Dubai: After a gap of nearly 11 months, tourists to the UAE are making a return to the gold and jewellery stores in sizeable numbers, and making full use of the VAT refund schemes in the process. For a sales starved jewellery industry, the pickup in tourist buying has come as a significant boost to their turnover prospects during the crucial holiday buying season and during DSF 2019, which opens Wednesday.
VAT refunds for tourist shoppers came into effect November 18.
“All through this month, traffic at jewellery stores in the UAE have improved significantly compared with the previous 11 months, and this had everything to do with visitors to the UAE getting back into the shops,” said Joy Alukkas, Chairman of the jewellery store network that bears his name. “We expect the real boost in sales to happen post-Christmas, when more Indian tourists are likely to arrive in the UAE for the holiday period.
“For 2019, we forecast tourist-led sales to be 8-10 per cent higher than this year. Tourist shoppers clearly were waiting for a clarification on the VAT refund — these shoppers were not buying their jewellery needs in other markets, but just waiting for the right time to make a return.”
The VAT refunds can be claimed at the airports, and these can be either through cash (up to a certain limit) or as paybacks to the shopper’s credit card or bank account.
According to Abdulsalam K.P., Executive Director at Malabar Gold & Diamonds, the most obvious signs of increased tourist spending on jewellery is happening at the Gold Souq stores in Dubai. For years, this has been the focal point of anything and everything related to the business of gold. During the better part of this year, Gold Souq outlets were suffering from a sharp drop in tourist buying and from domestic shoppers staying away as well.
Will it take longer for domestic shoppers to make a return? Gold trade sources remain unsure whether this is likely to happen in the near future. Consumer confidence still remains low key — the latest Nielsen data on UAE’s shopper sentiments reveals a drop during the third quarter. It is unlikely that matters would have improved significantly in the current quarter.
It may not help the retailers’ cause — and of local shoppers — that gold prices have been heading higher in recent days — the asset is up 2 per cent this month and in line for the biggest one-month gain since August of 2017. On Monday, bullion was trading at $1,262 (Dh4,635) an ounce.
These days, gold is again basking in the glow of being a safe-haven asset. Exchange-traded funds and central banks are picking up the metal, and when they do so, they turn costlier for shoppers.
“There are so many factors why gold prices could be heading higher in the coming days — dollar weakness, the US government shutdown, oil price slide, doubts about what the US Federal Reserve will do next,” said Cyriac Varghese, General Manager at Sky Jewellery. “You can take a pick of reasons for gold’s rise.
“One has to wait to see at what price level resistance builds up against further rises — for now, $1,285 an ounce looks a possibility and from there to $1,300 won’t require much of a push.
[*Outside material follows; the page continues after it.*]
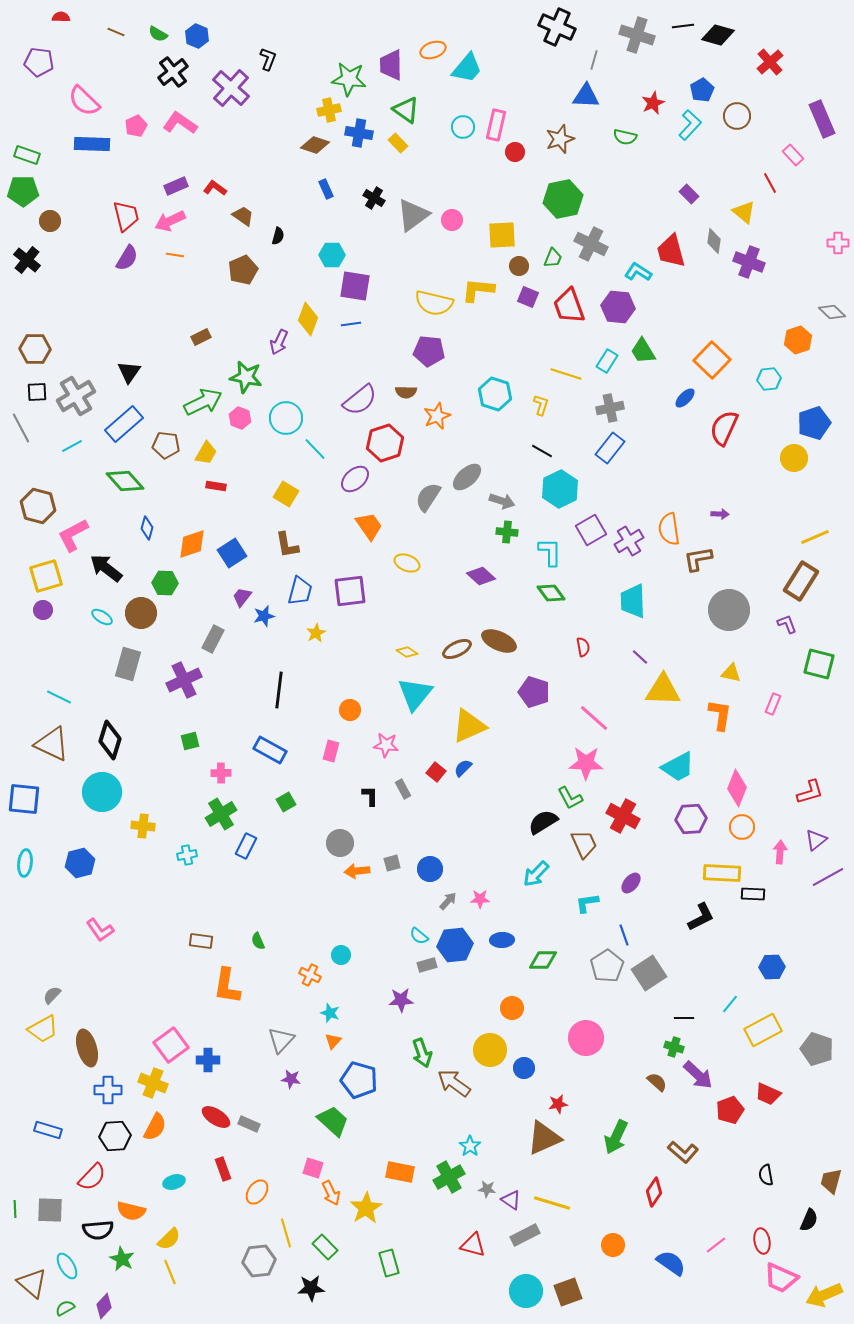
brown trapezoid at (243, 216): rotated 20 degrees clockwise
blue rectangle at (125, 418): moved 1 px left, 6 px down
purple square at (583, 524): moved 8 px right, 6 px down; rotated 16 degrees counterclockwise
But anything higher than that could attract resistance ... at least that’s what we believe.”
Will local shoppers continue to baulk at paying the higher price plus VAT? “The DSF promotions should spur some buying activity,” said Salam. “Yes, there’s a sameness about the promotions — but DSF gold shoppers have gotten used to trying and winning gold bars.
“What we have seen is that there could be an initial hesitation among buyers over price rises, but then they get back into buying before prices shoot up too high. We are in that kind of a situation now.”